Ironheel shrugged. “If I had yucca leaf
strings I would hang it in a tree so the animals can’t get to it.
But we have no time, so I will cover it with the hide and say to
the animals, ‘This belongs to Yusn. Leave it alone.’”

He folded the peeled pelt back over the
remainder of the carcass and stood up, stretching his arms wide and
chanting in Apache the words he had just spoken. Then, squinting up
at the sky, he moved the dead deer around until its head was
pointing east.

“Baa ihe’danzigo,” he said to the sky, giving
thanks.

The ceremony of the kill, Easton thought, the
head pointing east, where the sun rises, where the Apache pray to
Yusn every morning. Somehow, up here in the wilderness, it all
seemed fitting.

“We’ll need cedar wood to cook the meat,”
Ironheel said.

“Because it tastes better,” Easton said, with
a little smile.

Ironheel looked surprised. “How did you know
that?”

“I didn’t,” Easton said. “But I knew if I
asked, that’s what you’d answer.”

Ironheel grunted something that sounded
uncomplimentary and moved off through the trees, the deer haunch on
his shoulder. Easton followed along, belly rumbling at the prospect
of fresh meat.

~*~

Night enveloped the mountains like a shroud.
Inside the cave, it was dry and cool, the floor sandy and level.
Outside, they could hear the sounds of small creatures skittering
through the undergrowth, and once, the gentle whirr of an owl’s
wings whispered past in the darkness.

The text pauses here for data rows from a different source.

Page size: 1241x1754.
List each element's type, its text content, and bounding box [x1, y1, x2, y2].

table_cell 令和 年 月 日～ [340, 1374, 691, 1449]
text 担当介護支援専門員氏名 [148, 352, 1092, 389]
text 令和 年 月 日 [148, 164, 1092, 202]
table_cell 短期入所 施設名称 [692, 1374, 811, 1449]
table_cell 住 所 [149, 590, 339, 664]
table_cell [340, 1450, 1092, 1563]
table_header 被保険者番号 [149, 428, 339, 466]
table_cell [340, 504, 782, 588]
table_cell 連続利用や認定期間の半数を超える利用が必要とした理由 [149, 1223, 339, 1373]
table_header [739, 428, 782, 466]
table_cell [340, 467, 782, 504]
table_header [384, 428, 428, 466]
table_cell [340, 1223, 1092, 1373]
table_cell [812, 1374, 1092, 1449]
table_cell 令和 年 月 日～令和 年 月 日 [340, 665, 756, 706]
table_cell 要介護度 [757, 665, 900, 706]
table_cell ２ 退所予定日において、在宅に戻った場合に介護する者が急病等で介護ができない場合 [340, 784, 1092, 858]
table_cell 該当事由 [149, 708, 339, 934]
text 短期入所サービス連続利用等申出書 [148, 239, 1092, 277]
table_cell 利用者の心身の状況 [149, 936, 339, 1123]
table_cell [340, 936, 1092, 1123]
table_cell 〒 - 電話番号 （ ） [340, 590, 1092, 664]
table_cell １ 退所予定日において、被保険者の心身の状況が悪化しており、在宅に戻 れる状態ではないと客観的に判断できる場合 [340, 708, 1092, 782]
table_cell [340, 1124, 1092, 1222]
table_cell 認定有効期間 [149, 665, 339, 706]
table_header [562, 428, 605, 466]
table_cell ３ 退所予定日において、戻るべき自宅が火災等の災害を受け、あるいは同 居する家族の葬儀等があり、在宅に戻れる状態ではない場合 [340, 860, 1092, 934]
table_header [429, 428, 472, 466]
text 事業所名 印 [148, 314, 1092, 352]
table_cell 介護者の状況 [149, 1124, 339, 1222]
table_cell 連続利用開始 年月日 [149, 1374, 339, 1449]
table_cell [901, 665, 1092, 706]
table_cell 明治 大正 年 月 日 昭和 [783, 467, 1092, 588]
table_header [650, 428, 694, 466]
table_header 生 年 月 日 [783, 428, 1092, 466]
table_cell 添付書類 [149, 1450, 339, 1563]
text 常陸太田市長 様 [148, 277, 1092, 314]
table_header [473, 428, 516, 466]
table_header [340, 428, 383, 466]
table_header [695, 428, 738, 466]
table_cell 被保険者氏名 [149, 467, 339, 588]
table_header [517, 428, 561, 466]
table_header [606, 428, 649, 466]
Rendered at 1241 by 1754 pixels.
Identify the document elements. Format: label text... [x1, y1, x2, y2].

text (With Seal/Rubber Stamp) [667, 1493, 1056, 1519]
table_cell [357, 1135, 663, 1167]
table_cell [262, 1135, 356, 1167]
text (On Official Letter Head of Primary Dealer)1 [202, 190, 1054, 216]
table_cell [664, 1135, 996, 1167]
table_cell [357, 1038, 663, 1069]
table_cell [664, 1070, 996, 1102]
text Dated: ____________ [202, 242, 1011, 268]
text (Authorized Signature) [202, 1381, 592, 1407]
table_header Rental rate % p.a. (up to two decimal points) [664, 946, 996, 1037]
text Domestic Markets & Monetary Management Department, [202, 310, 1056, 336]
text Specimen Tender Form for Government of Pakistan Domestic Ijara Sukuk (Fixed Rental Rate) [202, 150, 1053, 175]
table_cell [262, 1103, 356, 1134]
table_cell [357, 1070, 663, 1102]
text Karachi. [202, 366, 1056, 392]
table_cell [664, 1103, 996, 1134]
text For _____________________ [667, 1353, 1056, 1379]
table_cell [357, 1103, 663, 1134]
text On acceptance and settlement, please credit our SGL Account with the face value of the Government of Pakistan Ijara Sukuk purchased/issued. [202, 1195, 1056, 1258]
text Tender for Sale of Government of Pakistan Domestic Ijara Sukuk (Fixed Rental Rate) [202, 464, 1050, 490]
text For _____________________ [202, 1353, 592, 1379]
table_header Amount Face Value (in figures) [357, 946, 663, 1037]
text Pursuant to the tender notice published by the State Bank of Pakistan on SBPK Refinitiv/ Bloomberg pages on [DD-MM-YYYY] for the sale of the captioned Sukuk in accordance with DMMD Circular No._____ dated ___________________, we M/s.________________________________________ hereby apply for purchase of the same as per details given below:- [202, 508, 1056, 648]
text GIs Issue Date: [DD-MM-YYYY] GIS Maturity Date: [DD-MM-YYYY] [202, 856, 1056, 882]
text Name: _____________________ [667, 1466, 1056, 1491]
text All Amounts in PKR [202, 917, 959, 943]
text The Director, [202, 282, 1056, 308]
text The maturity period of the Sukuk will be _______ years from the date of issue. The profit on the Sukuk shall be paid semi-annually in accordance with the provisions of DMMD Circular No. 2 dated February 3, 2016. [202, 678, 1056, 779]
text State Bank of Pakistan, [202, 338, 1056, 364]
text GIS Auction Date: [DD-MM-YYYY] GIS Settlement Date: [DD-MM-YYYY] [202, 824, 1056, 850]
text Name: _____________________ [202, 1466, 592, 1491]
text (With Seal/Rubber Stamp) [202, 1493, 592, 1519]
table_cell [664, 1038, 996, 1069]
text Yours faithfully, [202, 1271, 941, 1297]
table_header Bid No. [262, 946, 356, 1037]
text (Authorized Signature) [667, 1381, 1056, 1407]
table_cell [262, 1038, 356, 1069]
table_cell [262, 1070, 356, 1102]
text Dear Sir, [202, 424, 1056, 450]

The entrance to the cave was
like a low tunnel that made a half turn to the right and opened up
into a domed vault in which a man could stand comfortably
upright.

As they fumbled their way in, Easton thought
he heard a soft slither of movement, and felt a chill of disquiet.
Rattlesnakes love cool caves.

“Any snakes in here?” he whispered, aware of
the tension in his voice.

Ironheel made an impatient gesture. “Snakes
don’t like you any more than you like them. Don’t put your hands or
your feet anyplace you can’t see them and you’ll be fine.”

If that was supposed to be reassurance,
Easton thought, it fell some distance short of target.

“We need light. A fire,” he said.

“Help me with this first,” Ironheel grunted,
leaning hard against a big round boulder that stood to one side of
the entrance to the cave. As he did Easton felt, rather than saw it
move, and when he added his own weight to Ironheel’s the boulder
shifted again, tilting to the right.

“Again,” Ironheel said. This time the rock
moved through about fifteen degrees to the right, partially
blocking the entrance. It had obviously been used for this purpose
before. Easton stood back and looked at it.

“If that old man rigged that thing, he was no
maricon,” he said.

Ironheel nodded. “Keeps light in, cold out,”
he said.

A match scraped, limning Ironheel’s features
in the flickering flame. Before the day faded they had gathered
kindling and dry cedar wood to start a fire. The important thing to
remember, Ironheel told him as they piled twigs and small sticks on
to the growing blaze, was that you only needed a little fire to
keep the chill out of the night air. Of course, a big fire kept you
warm, too – running around looking for wood to keep it burning.